Weather Forecast


Fourth will allow anglers to be more creative on busy lakes

The area lakes will heighten in activity over the Fourth of July. Whether you ski, tube, sail, paddle, swim or fish, everyone will have a wonderful weekend if you remember to stay safe and practice courtesy. (Jason Durham / For the Enterprise)

The Fourth of July weekend is typically filled with excitement and activity. Our local lakes sprout anglers, pleasure boaters, jet skis, sailboats, tubes, wakeboards, scuba divers, waterskiers and swimmers.

In essence, everyone needs to share the limited aquatic space.

Yet the Park Rapids area lakes don't get as crowded as one might think; at least during certain times that is.

You sometimes hear anglers grumble, "there was a jet ski buzzing around me," or "there was just too much activity, it was scaring the fish." Although those excuses may seem to put anglers at ease regarding their sub-par success, there are ways to maximize your angling productivity while still enjoying the Fourth of July recreational fun.

The greatest bit of advice; go fishing early.

During the early morning hours when it's light but even before the sun peeks above the towering pines, boat traffic is at a low point.
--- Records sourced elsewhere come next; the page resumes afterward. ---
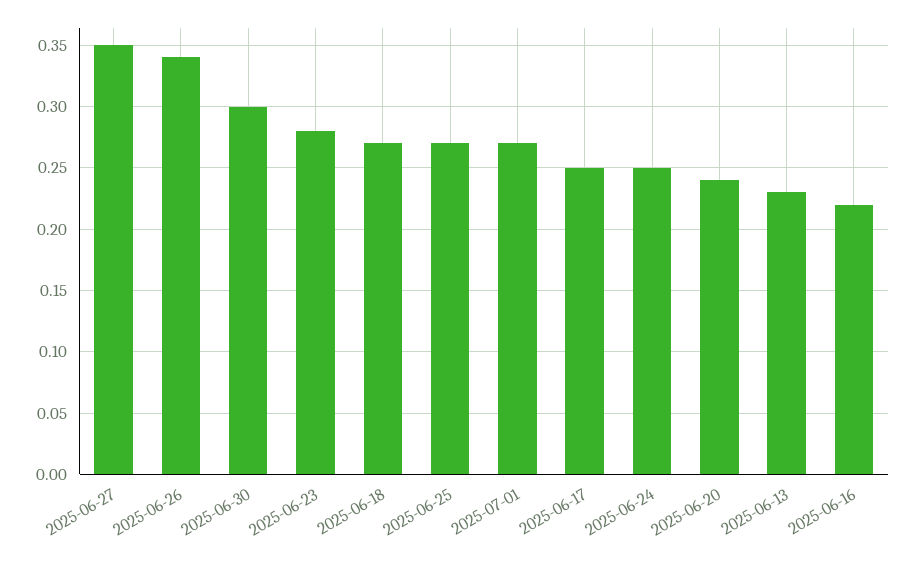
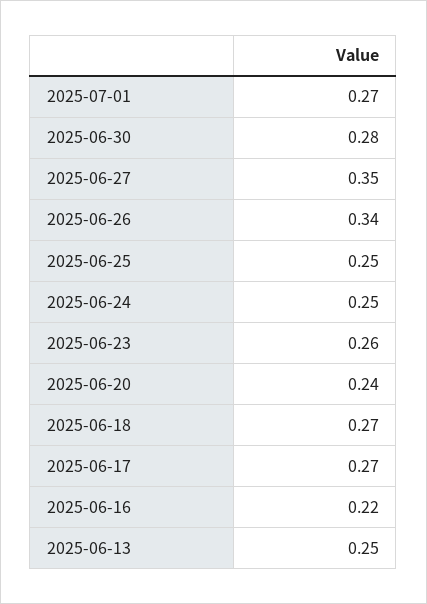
2025-06-30: 0.3 -> 0.28
2025-06-23: 0.28 -> 0.26
2025-06-25: 0.27 -> 0.25
2025-06-17: 0.25 -> 0.27
2025-06-13: 0.23 -> 0.25

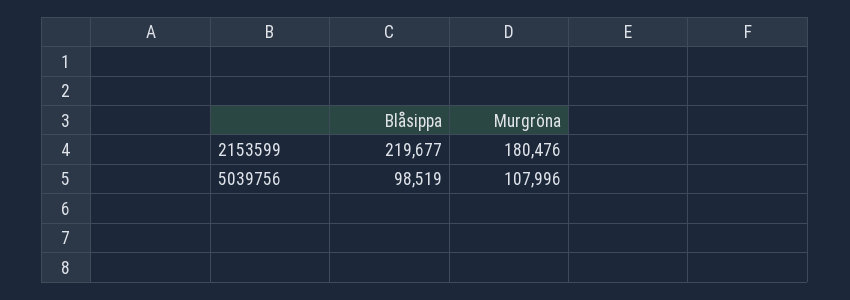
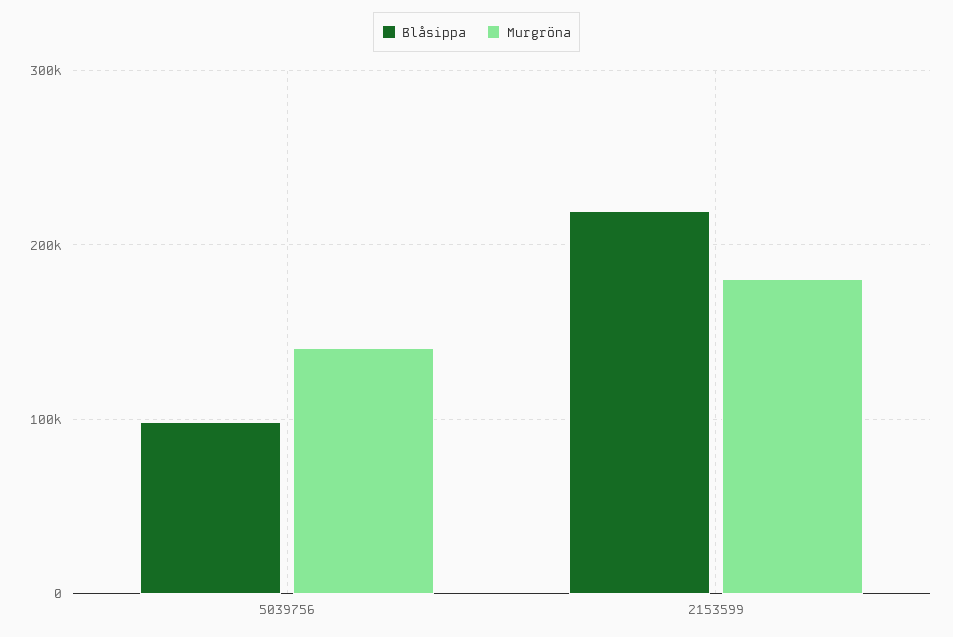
Murgröna, 5039756: 107996 -> 140000

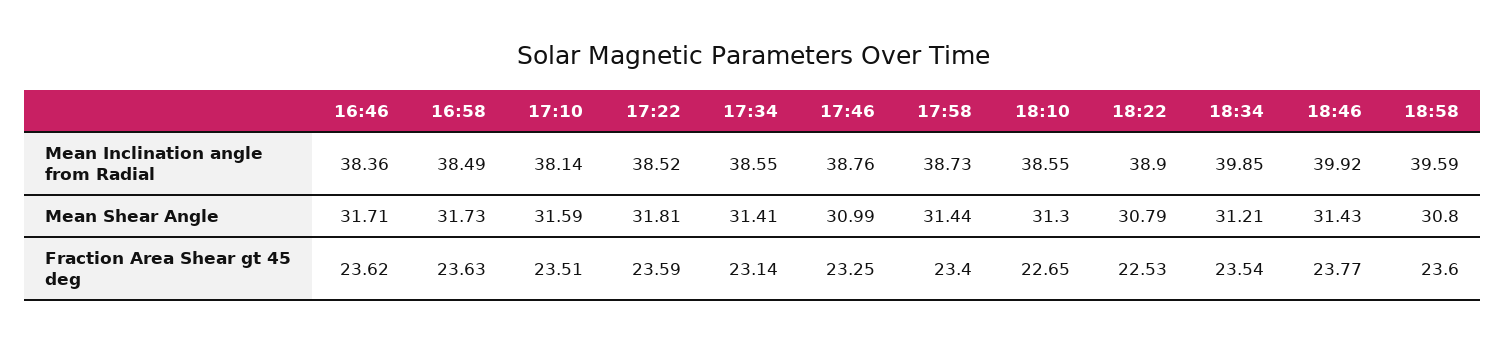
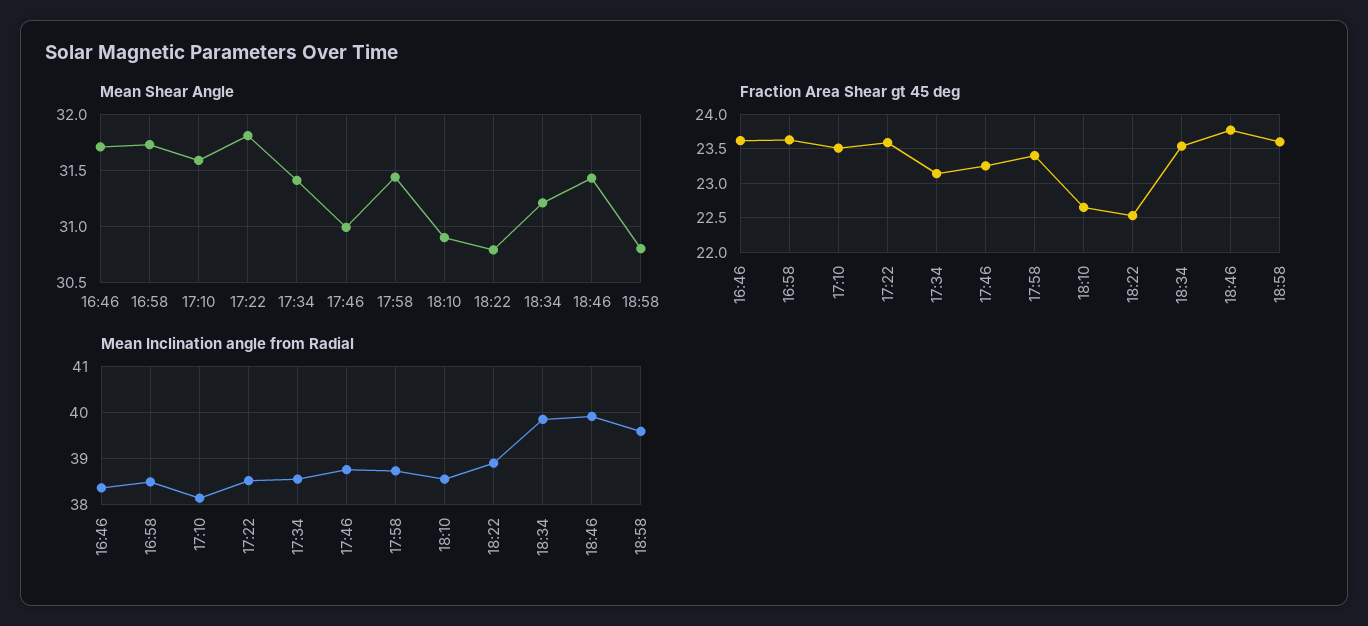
Mean Shear Angle, 18:10: 31.3 -> 30.9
You won't need to jockey for position on the sandbars or contend for a place in line at the public access.

Not only will you enjoy the serenity of a peaceful atmosphere, you'll experience some great fishing too.
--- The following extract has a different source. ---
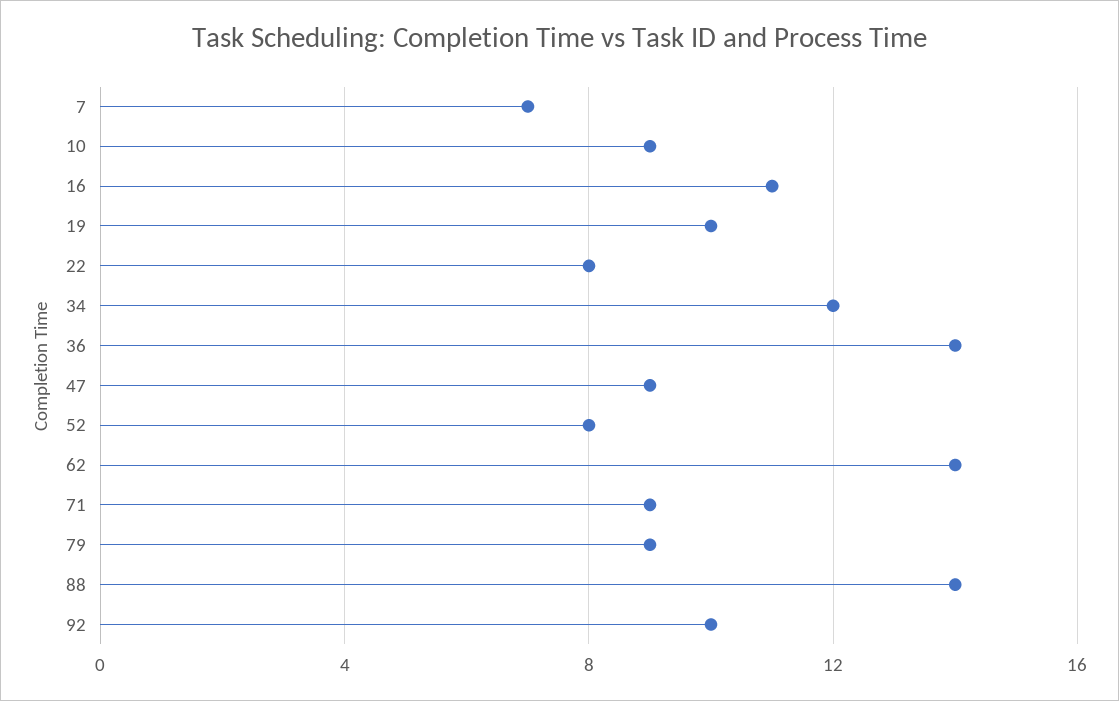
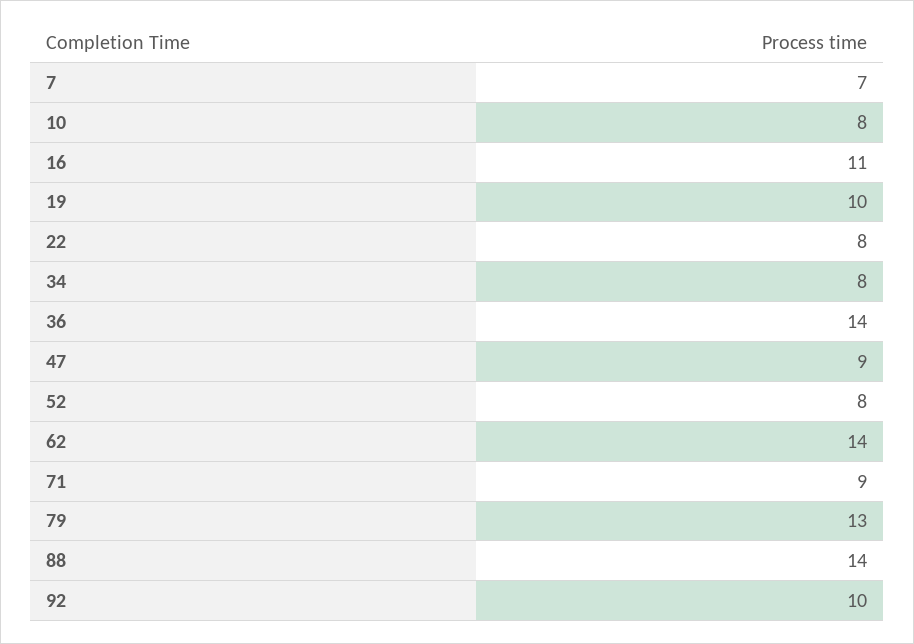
10: 9 -> 8
34: 12 -> 8
79: 9 -> 13

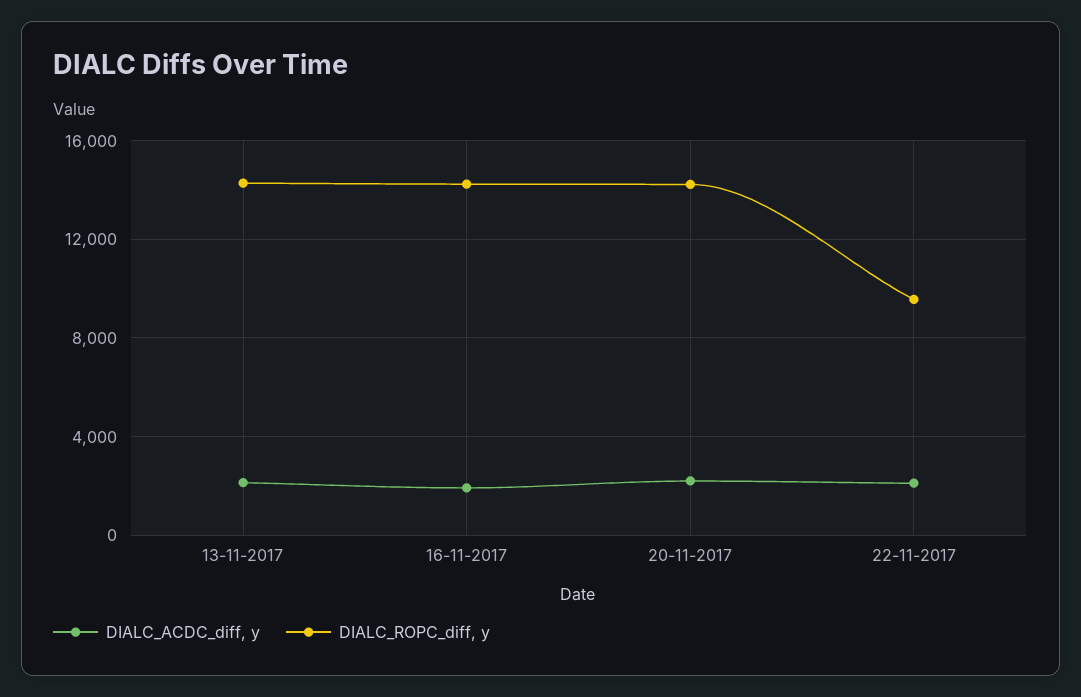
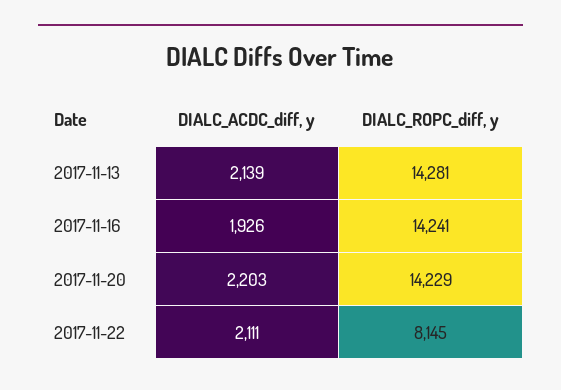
DIALC_ROPC_diff, y, 22-11-2017: 9500 -> 8145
You see, since the lakes in the Park Rapids area are relatively clear, fish rely heavily upon their sense of sight.

Even though many fish species feed periodically throughout the night, it's much more difficult for them to locate forage without the aid of some ambient light. So once morning arrives and the fish can see once again, they begin to feed; sometimes quite heavily.
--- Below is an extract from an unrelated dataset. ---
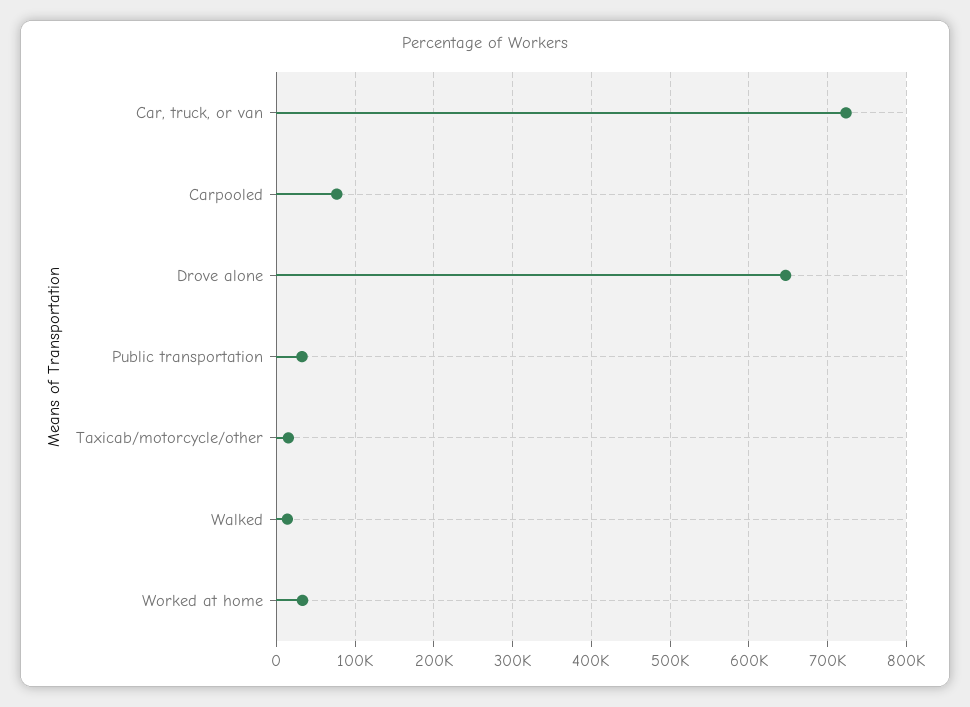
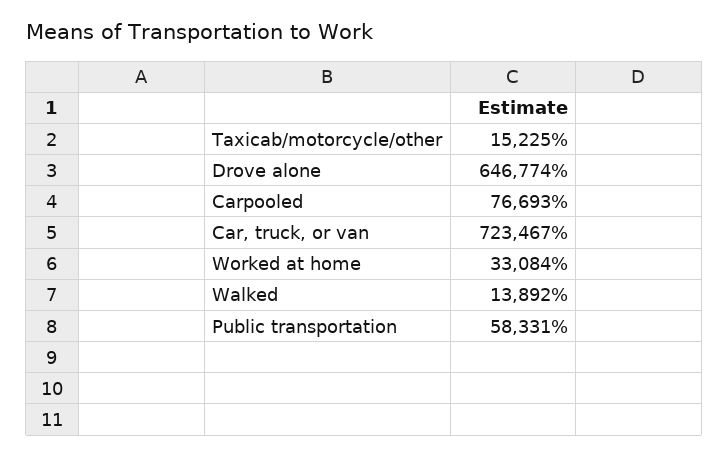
Public transportation: 30000 -> 58331

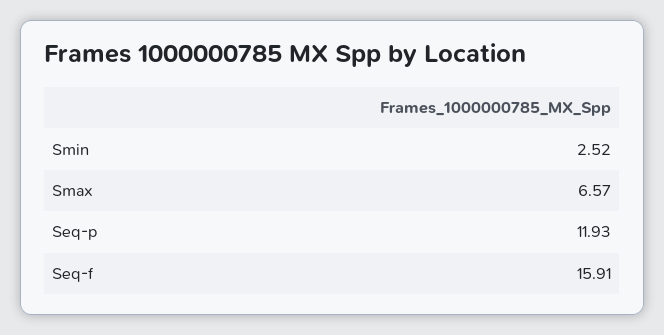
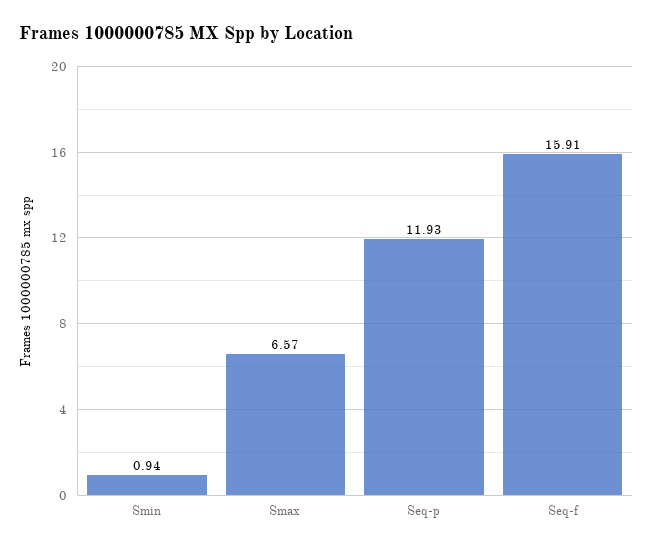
Smin: 2.52 -> 0.94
Another peak time to fish while simultaneously avoiding the boat traffic on the lakes is to go fishing in sub-prime boating weather.

Of course everyone needs to think logically about this and not go out in such poor conditions that the anglers are put at risk of injury. Certainly cloudy, cool or rainy days are a few situations that deter a larger number of people from heading to the lake.

Yet the first crack of thunder or streak of lightning should send you to the shoreline. Those conditions are simply too dangerous and no fish is worth the risk.

A final way to beat the crowds on the lakes over the Fourth is to "duck-out." Head to small, hidden bays to try your luck for some panfish or bass (you won't typically find a walleye in a shallow back bay during this time of the year), fish some out of the way regions of the lake that aren't experiencing high boating activity, or better yet, load up your boat, canoe or paddleboat and explore a smaller area lake.

Some of those ponds only have walk-in accesses, which doesn't necessarily mean you have to trudge several miles thorough the woods to find the lake, but that you simply have to carry your boat a few feet due to the lack of a concrete or gently sloping earth ramp.

As you encounter other boaters this weekend, remember that the lakes are here for everyone to use and just a little courtesy and common sense mean a lot.